Miscellaneous
This is a note covering things that do not work well in the system right now.
Type System
Currently, we hard code decimal type to have 15, 2
precision. Type inferences should be done in the schema property inference.
Expression
optd supports exploring SQL expressions in the optimization process. However, this might be super inefficient as optimizing a plan node (i.e., join to hash join) usually needs the full binding of an expression tree. This could have exponential plan space and is super inefficient.
Bindings
We do not have something like a binding iterator as in the Cascades paper. Before applying a rule, we will generate all bindings of a group, which might take a lot of memory. This should be fixed in the future.
Cycle Detection + DAG
Consider the case for join commute rule.
(Join A B) <- group 1
(Projection (Join B A) <expressions list>) <- group 2
(Projection (Projection (Join A B) <expressions list>) <expressions list>) <- group 1 may refer itself
After applying the rule twice, the memo table will have self-referential groups.

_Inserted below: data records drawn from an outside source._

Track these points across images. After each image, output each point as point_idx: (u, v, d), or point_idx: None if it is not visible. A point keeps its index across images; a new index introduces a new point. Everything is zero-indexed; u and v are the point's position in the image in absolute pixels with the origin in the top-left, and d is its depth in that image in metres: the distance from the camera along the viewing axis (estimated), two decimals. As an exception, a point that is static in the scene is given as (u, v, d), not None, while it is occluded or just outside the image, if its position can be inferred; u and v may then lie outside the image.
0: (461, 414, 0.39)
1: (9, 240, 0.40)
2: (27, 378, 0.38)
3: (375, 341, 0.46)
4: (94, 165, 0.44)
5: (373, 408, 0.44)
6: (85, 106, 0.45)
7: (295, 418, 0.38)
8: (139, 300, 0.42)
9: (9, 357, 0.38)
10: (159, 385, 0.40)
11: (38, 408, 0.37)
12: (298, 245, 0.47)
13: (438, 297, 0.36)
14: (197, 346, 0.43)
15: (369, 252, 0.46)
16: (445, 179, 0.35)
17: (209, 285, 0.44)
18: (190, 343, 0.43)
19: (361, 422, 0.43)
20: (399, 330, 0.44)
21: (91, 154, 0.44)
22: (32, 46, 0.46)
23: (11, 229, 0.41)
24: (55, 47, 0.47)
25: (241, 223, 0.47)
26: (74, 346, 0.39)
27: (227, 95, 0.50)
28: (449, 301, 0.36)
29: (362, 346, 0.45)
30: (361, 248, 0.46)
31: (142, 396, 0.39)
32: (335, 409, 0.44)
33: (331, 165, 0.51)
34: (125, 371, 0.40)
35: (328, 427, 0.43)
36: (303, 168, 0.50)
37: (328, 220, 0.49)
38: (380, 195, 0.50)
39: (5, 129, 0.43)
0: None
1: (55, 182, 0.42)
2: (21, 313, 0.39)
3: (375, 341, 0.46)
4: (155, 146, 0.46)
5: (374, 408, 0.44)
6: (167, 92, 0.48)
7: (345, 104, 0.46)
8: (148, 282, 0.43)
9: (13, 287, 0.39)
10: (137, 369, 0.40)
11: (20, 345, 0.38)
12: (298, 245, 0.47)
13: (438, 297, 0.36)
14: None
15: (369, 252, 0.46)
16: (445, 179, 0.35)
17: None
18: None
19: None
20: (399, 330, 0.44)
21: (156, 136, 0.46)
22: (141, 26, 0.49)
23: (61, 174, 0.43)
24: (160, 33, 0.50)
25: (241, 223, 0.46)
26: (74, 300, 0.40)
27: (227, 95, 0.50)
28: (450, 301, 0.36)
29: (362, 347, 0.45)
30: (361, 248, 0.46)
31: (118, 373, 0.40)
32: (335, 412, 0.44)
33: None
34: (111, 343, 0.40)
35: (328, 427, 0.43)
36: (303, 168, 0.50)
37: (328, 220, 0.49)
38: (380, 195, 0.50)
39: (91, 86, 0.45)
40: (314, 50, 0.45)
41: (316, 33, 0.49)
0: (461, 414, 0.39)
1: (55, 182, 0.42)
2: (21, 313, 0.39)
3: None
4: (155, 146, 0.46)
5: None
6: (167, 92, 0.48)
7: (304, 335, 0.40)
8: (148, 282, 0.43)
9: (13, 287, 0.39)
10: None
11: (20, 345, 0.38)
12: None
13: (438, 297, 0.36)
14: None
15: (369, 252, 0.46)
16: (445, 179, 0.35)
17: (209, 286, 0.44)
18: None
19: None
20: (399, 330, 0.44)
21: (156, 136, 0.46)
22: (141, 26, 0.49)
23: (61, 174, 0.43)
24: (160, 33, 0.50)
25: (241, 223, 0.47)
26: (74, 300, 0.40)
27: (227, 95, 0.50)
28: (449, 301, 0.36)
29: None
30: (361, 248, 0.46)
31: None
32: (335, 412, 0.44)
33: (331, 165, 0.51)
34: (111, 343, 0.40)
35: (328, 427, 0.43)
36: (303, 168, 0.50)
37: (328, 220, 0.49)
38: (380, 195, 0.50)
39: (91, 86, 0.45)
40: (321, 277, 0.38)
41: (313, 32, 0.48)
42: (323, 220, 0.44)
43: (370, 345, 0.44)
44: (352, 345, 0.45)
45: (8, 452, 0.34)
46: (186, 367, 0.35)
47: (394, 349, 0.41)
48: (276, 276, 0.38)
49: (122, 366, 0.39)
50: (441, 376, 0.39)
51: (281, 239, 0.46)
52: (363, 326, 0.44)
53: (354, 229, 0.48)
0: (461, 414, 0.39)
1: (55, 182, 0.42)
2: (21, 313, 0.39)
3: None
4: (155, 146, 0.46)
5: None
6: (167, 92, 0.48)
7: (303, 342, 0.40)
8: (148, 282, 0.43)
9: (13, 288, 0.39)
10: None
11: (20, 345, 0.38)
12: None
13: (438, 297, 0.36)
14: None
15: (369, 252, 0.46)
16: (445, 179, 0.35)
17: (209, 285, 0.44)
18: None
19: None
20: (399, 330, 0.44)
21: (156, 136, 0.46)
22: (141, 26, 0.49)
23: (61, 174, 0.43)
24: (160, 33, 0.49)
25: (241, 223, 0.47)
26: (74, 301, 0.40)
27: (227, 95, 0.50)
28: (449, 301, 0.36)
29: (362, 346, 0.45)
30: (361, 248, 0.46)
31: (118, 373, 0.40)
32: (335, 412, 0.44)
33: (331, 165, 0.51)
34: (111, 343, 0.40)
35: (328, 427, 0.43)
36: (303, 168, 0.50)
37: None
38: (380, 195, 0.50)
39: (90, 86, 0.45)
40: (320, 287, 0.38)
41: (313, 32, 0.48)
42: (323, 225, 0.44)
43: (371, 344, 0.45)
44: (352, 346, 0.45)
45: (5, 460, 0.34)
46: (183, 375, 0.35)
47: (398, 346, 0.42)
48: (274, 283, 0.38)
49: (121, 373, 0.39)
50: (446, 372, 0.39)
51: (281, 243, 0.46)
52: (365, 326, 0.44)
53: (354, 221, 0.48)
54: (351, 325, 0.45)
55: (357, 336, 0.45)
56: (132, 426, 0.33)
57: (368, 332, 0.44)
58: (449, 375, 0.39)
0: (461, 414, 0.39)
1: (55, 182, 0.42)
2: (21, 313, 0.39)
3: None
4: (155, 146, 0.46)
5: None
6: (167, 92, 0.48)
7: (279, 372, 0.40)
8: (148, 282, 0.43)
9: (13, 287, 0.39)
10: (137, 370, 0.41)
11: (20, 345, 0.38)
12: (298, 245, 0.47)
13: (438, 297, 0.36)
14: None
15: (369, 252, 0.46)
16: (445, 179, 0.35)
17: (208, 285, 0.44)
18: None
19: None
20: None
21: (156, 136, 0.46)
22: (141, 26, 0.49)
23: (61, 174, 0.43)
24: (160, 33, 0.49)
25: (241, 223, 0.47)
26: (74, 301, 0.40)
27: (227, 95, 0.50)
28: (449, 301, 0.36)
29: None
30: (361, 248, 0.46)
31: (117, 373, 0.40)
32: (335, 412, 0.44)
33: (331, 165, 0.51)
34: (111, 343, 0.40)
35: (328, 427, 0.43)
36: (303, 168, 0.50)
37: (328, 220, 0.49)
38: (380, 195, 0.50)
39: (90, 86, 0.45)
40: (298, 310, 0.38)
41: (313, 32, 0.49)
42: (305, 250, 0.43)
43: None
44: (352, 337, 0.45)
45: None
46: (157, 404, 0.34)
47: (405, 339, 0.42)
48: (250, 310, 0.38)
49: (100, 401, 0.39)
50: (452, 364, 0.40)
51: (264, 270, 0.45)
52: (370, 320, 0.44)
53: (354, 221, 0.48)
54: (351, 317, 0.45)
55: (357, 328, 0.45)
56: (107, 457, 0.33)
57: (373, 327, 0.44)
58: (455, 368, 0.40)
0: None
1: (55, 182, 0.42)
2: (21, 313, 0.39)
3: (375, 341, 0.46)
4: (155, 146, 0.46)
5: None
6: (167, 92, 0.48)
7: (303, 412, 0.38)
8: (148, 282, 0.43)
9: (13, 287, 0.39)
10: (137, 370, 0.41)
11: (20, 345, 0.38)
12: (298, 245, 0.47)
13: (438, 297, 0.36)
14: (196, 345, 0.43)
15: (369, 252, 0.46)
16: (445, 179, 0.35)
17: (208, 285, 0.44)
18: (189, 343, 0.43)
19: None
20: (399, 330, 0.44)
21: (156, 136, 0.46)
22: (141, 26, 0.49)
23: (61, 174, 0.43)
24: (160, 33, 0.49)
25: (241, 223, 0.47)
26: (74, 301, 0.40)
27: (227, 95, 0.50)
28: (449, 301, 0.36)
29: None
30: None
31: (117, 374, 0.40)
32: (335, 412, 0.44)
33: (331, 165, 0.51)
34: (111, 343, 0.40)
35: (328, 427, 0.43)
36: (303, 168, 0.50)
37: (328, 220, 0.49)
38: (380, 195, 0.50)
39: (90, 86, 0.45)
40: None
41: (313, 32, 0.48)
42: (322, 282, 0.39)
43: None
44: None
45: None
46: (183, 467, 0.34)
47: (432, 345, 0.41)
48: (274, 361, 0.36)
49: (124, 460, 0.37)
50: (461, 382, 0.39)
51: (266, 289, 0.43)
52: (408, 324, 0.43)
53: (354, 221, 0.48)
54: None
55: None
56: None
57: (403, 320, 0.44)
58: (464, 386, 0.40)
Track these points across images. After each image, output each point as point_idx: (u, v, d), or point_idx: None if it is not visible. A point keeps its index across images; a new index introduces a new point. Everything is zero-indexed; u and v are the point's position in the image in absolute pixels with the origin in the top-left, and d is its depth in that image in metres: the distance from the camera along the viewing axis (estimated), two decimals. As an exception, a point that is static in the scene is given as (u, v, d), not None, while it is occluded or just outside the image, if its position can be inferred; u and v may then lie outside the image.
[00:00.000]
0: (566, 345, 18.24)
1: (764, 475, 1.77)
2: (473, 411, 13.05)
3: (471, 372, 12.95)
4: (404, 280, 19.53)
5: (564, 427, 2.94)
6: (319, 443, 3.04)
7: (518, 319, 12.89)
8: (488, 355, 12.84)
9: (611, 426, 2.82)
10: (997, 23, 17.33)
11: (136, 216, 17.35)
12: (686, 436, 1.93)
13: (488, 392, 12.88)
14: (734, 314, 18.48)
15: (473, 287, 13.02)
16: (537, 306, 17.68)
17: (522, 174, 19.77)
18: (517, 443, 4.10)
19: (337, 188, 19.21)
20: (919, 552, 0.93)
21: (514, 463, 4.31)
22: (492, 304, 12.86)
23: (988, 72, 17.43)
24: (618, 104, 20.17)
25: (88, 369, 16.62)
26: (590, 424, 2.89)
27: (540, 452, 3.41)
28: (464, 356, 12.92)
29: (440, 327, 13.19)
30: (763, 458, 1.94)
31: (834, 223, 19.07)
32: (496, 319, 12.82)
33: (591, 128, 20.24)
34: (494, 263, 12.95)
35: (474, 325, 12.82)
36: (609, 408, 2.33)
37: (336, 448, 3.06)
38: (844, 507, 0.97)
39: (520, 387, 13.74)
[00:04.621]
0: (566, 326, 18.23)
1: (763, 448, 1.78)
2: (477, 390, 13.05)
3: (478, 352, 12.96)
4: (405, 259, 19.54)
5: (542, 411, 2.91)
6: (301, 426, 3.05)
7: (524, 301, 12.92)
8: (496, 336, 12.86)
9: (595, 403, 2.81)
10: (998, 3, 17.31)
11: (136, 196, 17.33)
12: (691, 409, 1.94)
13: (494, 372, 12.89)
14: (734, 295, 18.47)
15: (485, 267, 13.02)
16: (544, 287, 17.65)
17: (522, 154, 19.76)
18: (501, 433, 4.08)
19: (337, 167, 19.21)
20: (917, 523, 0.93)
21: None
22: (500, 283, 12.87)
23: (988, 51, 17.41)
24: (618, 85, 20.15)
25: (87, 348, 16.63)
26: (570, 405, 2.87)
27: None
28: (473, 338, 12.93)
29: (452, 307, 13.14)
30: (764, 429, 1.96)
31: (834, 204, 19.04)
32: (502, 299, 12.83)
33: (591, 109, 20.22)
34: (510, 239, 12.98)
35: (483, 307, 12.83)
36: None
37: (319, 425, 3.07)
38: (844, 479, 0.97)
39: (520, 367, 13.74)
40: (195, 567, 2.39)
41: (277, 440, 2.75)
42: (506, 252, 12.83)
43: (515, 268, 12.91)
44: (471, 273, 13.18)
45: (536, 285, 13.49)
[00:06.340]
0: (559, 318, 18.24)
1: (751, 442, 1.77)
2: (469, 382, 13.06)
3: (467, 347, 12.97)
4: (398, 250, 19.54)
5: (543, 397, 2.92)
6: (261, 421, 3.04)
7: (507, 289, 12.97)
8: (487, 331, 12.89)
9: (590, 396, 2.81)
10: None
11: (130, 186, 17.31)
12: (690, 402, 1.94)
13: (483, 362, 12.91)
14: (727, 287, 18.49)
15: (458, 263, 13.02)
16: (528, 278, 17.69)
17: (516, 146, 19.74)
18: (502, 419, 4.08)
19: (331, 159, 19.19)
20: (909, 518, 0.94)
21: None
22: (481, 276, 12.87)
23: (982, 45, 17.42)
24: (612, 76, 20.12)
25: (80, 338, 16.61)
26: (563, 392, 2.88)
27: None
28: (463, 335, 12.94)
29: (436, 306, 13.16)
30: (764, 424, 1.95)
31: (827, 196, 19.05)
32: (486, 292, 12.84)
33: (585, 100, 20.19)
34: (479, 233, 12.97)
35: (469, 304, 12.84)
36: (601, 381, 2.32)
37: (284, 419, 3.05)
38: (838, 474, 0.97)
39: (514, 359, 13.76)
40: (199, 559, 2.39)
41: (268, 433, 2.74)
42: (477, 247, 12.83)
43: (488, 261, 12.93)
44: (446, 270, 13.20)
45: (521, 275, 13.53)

Currently, we detect such self-referential things in optimize group task. Probably there will be better ways to do that.
The same applies to DAG / Recursive CTEs -- we did not test if the framework works with DAG but in theory it should support it. We just need to ensure a node in DAG does not get searched twice.
DAG
For DAG, another challenge is to recover the reusable fragments from the optimizer output. The optimizer can give you a DAG output but by iterating through the plan, you cannot know which parts can be reused/materialized. Therefore, we might need to produce some extra information with the plan node output. i.e., a graph-representation with metadata of each node, instead of RelNode
. This also helps the process of inserting the physical collector plan nodes, which is currently a little bit hacky in the implementation.
Memo Table
Obviously, it is not efficient to simply store a mapping from RelNode to the expression id. Cannot imagine how many levels of depths will it require to compute a hash of a tree structure.
Partial Exploration
Each iteration will only be slower because we have to invoke the optimize group tasks before we can find a group to apply the rule. Probably we can keep the task stack across runs to make it faster.
Physical Property + Enforcer Rules
A major missing feature in the optimizer. Need this to support shuffling and sort optimizations.
Pruning
Currently, we have implemented the pruning condition as in the paper, but we did not actually enable it.